EXERCISE DESCRIPTION — A faithful copy of the listing below is needed, with its pictures left out.

*** Opening of THE DATA ***

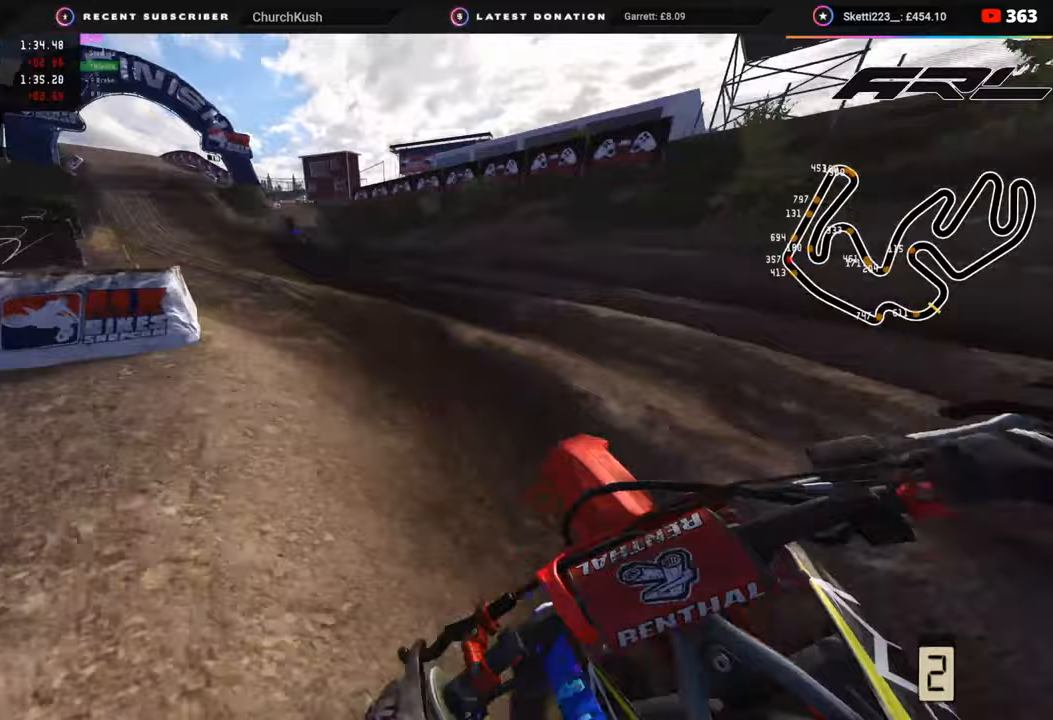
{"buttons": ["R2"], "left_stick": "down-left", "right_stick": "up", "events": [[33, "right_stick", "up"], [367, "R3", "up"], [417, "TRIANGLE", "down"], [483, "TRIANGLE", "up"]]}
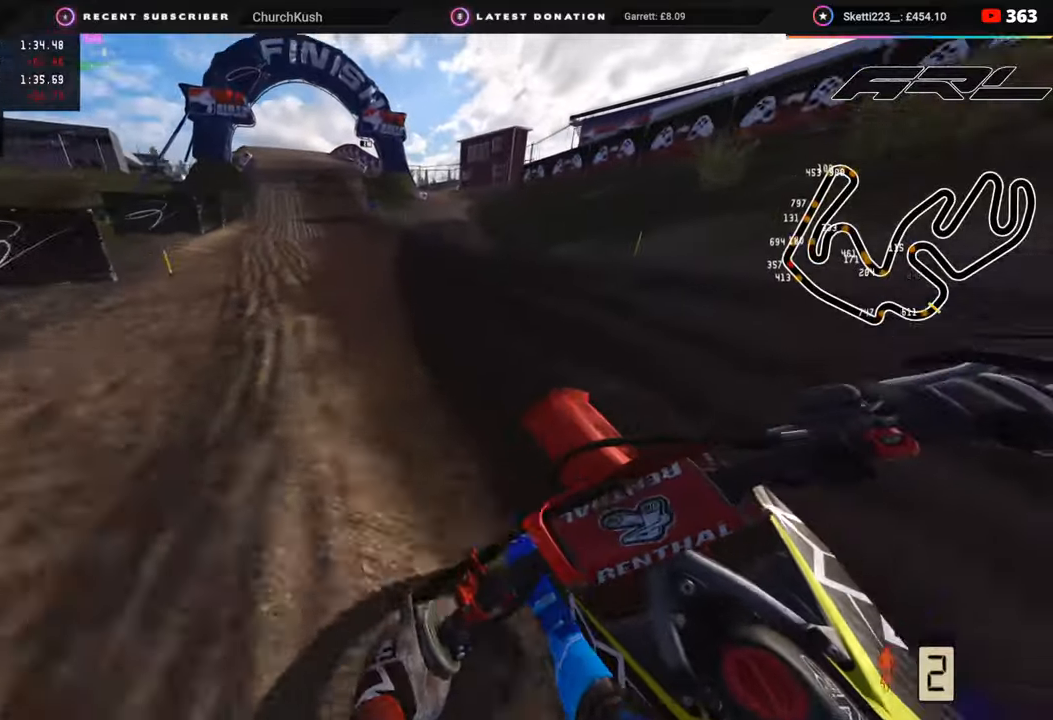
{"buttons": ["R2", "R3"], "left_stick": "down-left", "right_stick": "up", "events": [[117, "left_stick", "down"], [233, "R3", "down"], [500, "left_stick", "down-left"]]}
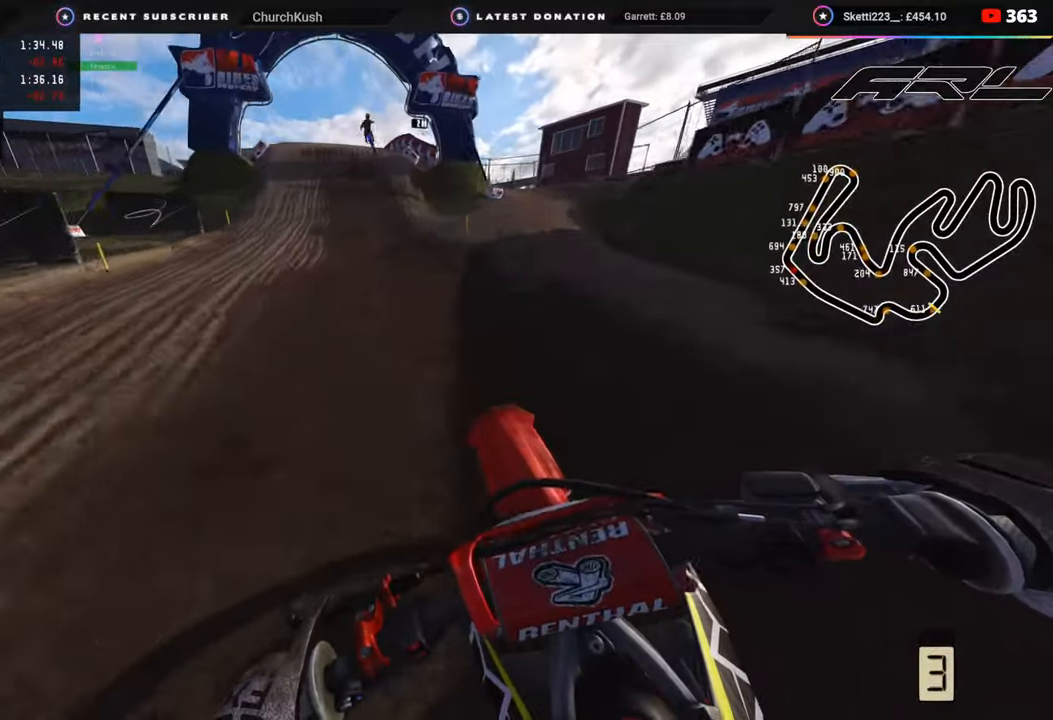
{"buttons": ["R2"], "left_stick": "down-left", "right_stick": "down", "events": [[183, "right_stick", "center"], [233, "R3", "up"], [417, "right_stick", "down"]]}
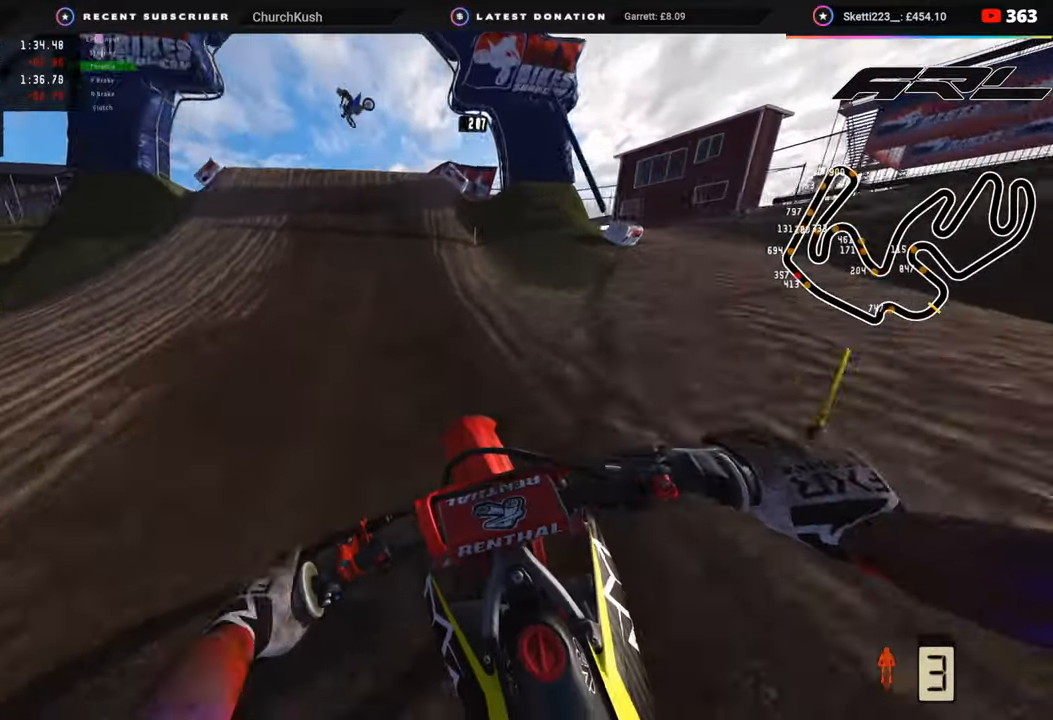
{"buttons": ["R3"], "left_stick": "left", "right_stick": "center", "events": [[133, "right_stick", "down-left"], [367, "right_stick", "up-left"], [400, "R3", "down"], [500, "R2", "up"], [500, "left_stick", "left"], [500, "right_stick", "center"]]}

*** Close of THE DATA ***

RESULT —
{"buttons": ["R2"], "left_stick": "down-left", "right_stick": "up", "events": [[33, "right_stick", "up"], [367, "R3", "up"], [417, "TRIANGLE", "down"], [483, "TRIANGLE", "up"]]}
{"buttons": ["R2", "R3"], "left_stick": "down-left", "right_stick": "up", "events": [[117, "left_stick", "down"], [233, "R3", "down"], [500, "left_stick", "down-left"]]}
{"buttons": ["R2"], "left_stick": "down-left", "right_stick": "down", "events": [[183, "right_stick", "center"], [233, "R3", "up"], [417, "right_stick", "down"]]}
{"buttons": ["R3"], "left_stick": "left", "right_stick": "center", "events": [[133, "right_stick", "down-left"], [367, "right_stick", "up-left"], [400, "R3", "down"], [500, "R2", "up"], [500, "left_stick", "left"], [500, "right_stick", "center"]]}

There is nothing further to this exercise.